The Big Conversation

Recently, I came across a phenomenal podcast through Howard Silverman’s blog Solving For Pattern (which is also brilliant, by the way).

The podcast is called The Conversation and it’s built on a sweeping hypothesis:

There are moments in history when the status quo fails. Political systems prove insufficient, religious ideas insatisfactory, social structures intolerable. These are moments of crisis. During some of these moments, great minds have entered into conversations and torn apart inherited ideas. Dethroning truths and combining old thoughts and creating new ideas, they have shaped the norms of future generations. Every era has its issues but do ours warrant the conversation? If they do, is it happening?

The podcast is a series of conversations with American thinkers, wrestling with big ideas about the future. The idea is that no single set of ideas will shape the future and that we need the cross-pollination and tension between all of these ideas to see the patterns of how the future might turn out.


The conversations are immensely inspiring and thought-provoking. Especially because the interviewer and conversation instigator Aengus Anderson makes a good effort to connect the thoughts and concepts from the different conversations. He and co-host Micah Saul curate each conversation with a brief preface and a conclusion, connecting the dots to draw the bigger picture along the way. It’s intellectually stimulating and very rewarding to listen to.

Just to illustrate the breadth of the conversation, here’s a few choice quotes to pique your curiosity. They are taken from three conversations that were released almost back-to-back in August last year:

Wes Jackson, author and researcher focusing on sustainable agriculture:

I think [this] is the most important moment [in human history] including our walk out of Africa. (..) See, as hunter/gatherers we didn’t have to worry about practicing restraint, so it’s been a trajectory of exploitation starting with agriculture. That’s why I think that if we don’t get sustainable agriculture first, it’s not going to happen. The restraint from the past, is what paradoxically has allowed civilization and the exploitation of all those resources. It’s what has given us the knowledge. Now the big question is: Can we start living within our means and retain the knowledge as TS Eliot put it “and in the end know our place for the first time”?

Joseph Tainter, author and researcher focusing on societal collapse:

People will not voluntarily refrain from consumption they can afford on the basis of abstractions about the future. If people don’t experience problems in their daily lives, they will simply continue spending whatever they can afford and consuming whatever they can afford. Economists tell us, and at this point I agree with them, that what changes people’s behavior is the price mechanism. That is what curtails people’s consumption.

(..)

In human evolution there was never selective pressure to think broadly in either time nor space, and so humans don’t. We’re simply not inclined to by nature. A few people do but they’re the rarity.

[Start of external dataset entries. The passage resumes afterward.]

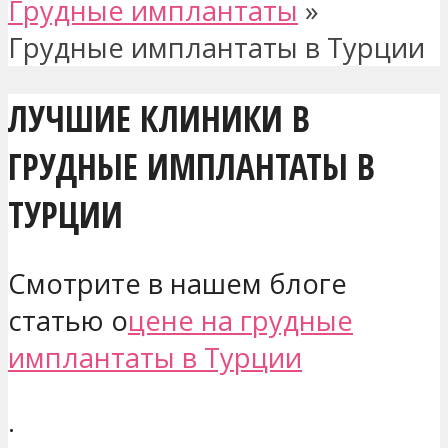
Грудные имплантаты
»
Грудные имплантаты в Турции
ЛУЧШИЕ КЛИНИКИ В
ГРУДНЫЕ ИМПЛАНТАТЫ В
ТУРЦИИ
Смотрите в нашем блоге
статью о
цене на грудные
имплантаты в Турции
.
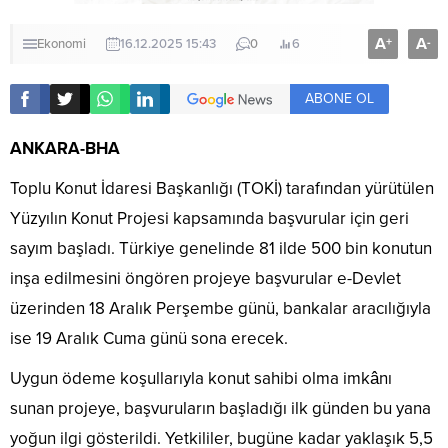
A
A
+
-
Ekonomi
16.12.2025 15:43
0
6
ABONE OL
ANKARA-BHA
Toplu Konut İdaresi Başkanlığı (TOKİ) tarafından yürütülen
Yüzyılın Konut Projesi kapsamında başvurular için geri
sayım başladı. Türkiye genelinde 81 ilde 500 bin konutun
inşa edilmesini öngören projeye başvurular e-Devlet
üzerinden 18 Aralık Perşembe günü, bankalar aracılığıyla
ise 19 Aralık Cuma günü sona erecek.
Uygun ödeme koşullarıyla konut sahibi olma imkânı
sunan projeye, başvuruların başladığı ilk günden bu yana
yoğun ilgi gösterildi. Yetkililer, bugüne kadar yaklaşık 5,5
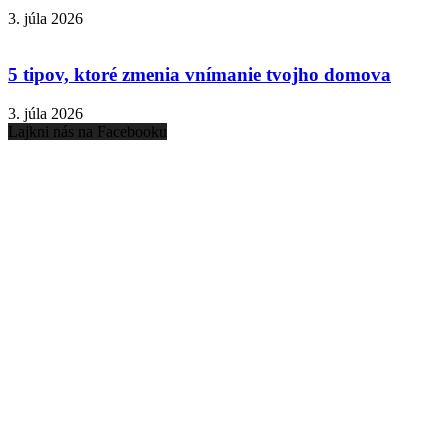
3. júla 2026
5 tipov, ktoré zmenia vnímanie tvojho domova
3. júla 2026
Lajkni nás na Facebooku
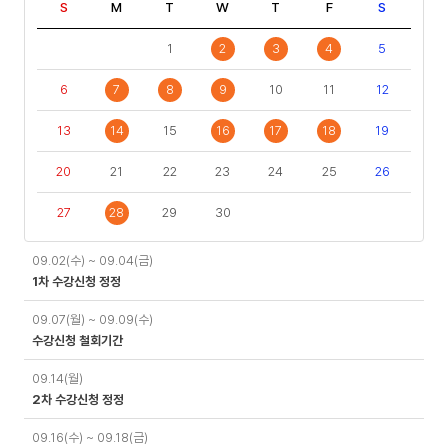
S
M
T
W
T
F
S
1
2
3
4
5
6
7
8
9
10
11
12
13
14
15
16
17
18
19
20
21
22
23
24
25
26
27
28
29
30
일
09.02(수) ~ 09.04(금)
정
1차 수강신청 정정
09.07(월) ~ 09.09(수)
수강신청 철회기간
09.14(월)
2차 수강신청 정정
09.16(수) ~ 09.18(금)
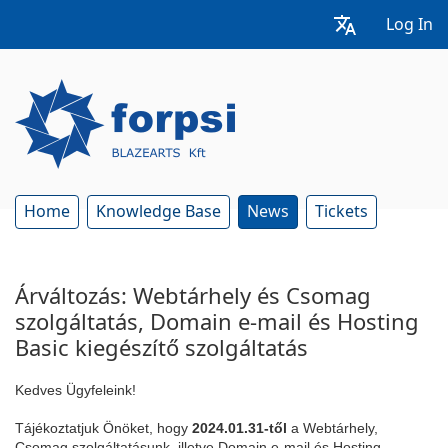
Log In
Home
Knowledge Base
News
Tickets
Árváltozás: Webtárhely és Csomag
szolgáltatás, Domain e-mail és Hosting
Basic kiegészítő szolgáltatás
Kedves Ügyfeleink!
Tájékoztatjuk Önöket, hogy 
2024.01.31-től
 a Webtárhely, 
Csomag szolgáltatásunk, illetve Domain e-mail és Hosting 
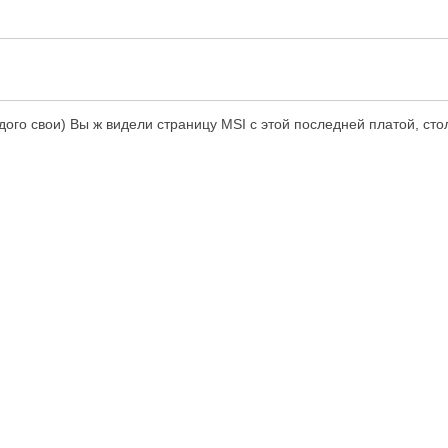
дого свои) Вы ж видели страницу MSI с этой последней платой, стол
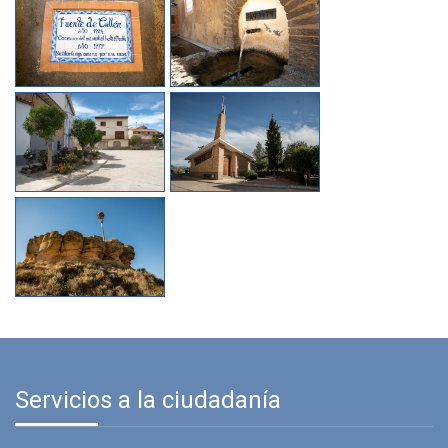
Servicios a la ciudadanía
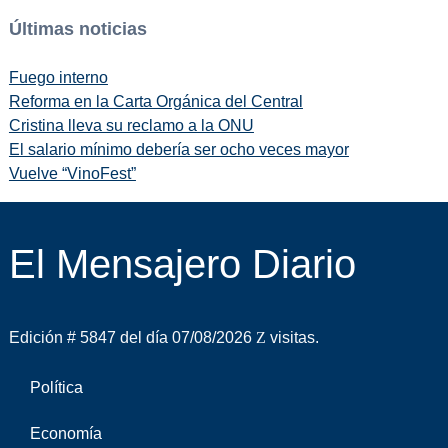
Últimas noticias
Fuego interno
Reforma en la Carta Orgánica del Central
Cristina lleva su reclamo a la ONU
El salario mínimo debería ser ocho veces mayor
Vuelve “VinoFest”
El Mensajero Diario
Edición # 5847 del día 07/08/2026
visitas.
Política
Economía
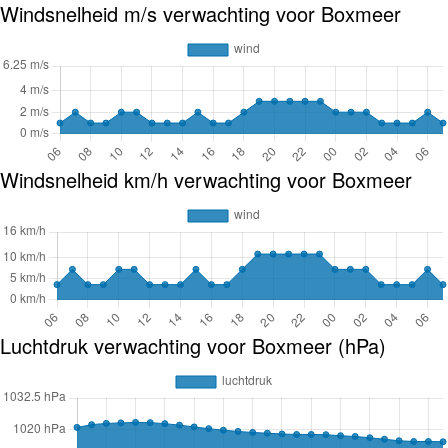
Windsnelheid m/s verwachting voor Boxmeer
Windsnelheid km/h verwachting voor Boxmeer
Luchtdruk verwachting voor Boxmeer (hPa)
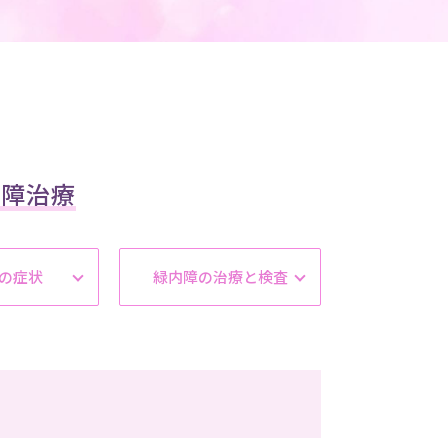
内障治療
の症状
緑内障の治療と検査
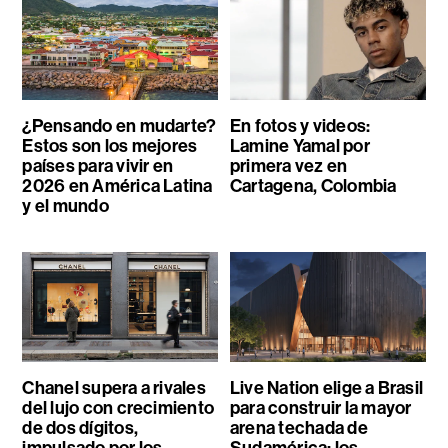
¿Pensando en mudarte?
En fotos y videos:
Estos son los mejores
Lamine Yamal por
países para vivir en
primera vez en
2026 en América Latina
Cartagena, Colombia
y el mundo
Chanel supera a rivales
Live Nation elige a Brasil
del lujo con crecimiento
para construir la mayor
de dos dígitos,
arena techada de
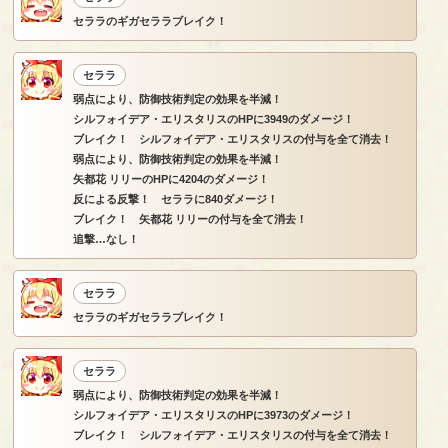
セララのギガセララブレイク！
セララ
弱点により、防御技術判定の効果を半減！
シルフォイデア・エリスタリスのHPに3949のダメージ！
ブレイク！ シルフォイデア・エリスタリスの付与を全て消去！
弱点により、防御技術判定の効果を半減！
矢都花 リリーのHPに4204のダメージ！
反による反撃！ セララに840ダメージ！
ブレイク！ 矢都花 リリーの付与を全て消去！
追撃…なし！
セララ
セララのギガセララブレイク！
セララ
弱点により、防御技術判定の効果を半減！
シルフォイデア・エリスタリスのHPに3973のダメージ！
ブレイク！ シルフォイデア・エリスタリスの付与を全て消去！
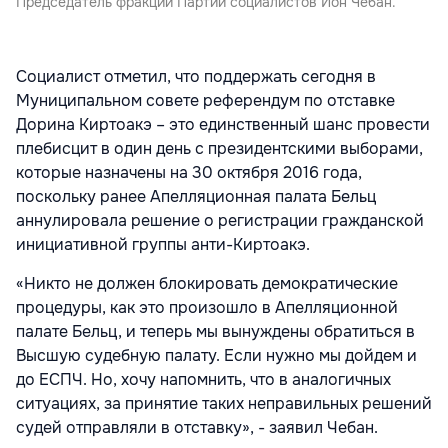
Председатель фракции Партии социалистов Ион Чебан.
Социалист отметил, что поддержать сегодня в
Муниципальном совете референдум по отставке
Дорина Киртоакэ – это единственный шанс провести
плебисцит в один день с президентскими выборами,
которые назначены на 30 октября 2016 года,
поскольку ранее Апелляционная палата Бельц
аннулировала решение о регистрации гражданской
инициативной группы анти-Киртоакэ.
«Никто не должен блокировать демократические
процедуры, как это произошло в Апелляционной
палате Бельц, и теперь мы вынуждены обратиться в
Высшую судебную палату. Если нужно мы дойдем и
до ЕСПЧ. Но, хочу напомнить, что в аналогичных
ситуациях, за принятие таких неправильных решений
судей отправляли в отставку», - заявил Чебан.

Robert Zubrin, aerospace engineer and advocate for manned exploration of Mars:

The discounting of material well-being is a cheap shot. It’s from people who don’t have to deal with the lack of material well-being.

(..)

To dismiss the need of other people to do alright, because “it’s just material stuff, and who needs that”  — that’s really being dismissive of vital concerns because they’re no longer of concern to you. This idea that people are vermin, consuming the world. This idea creates catastrophic policies.

Whereas the other point of view that humans are creators, and you can be a creator, and we are all part of the creative process of creating an ever-expanding horizon for humanity, in which all men can be brothers, whereas they can’t in this Hobbesian world.

I’m slowly working my way through the more than 40 different conversations that have been posted so far. And it’s just fascinating. Do give it a listen.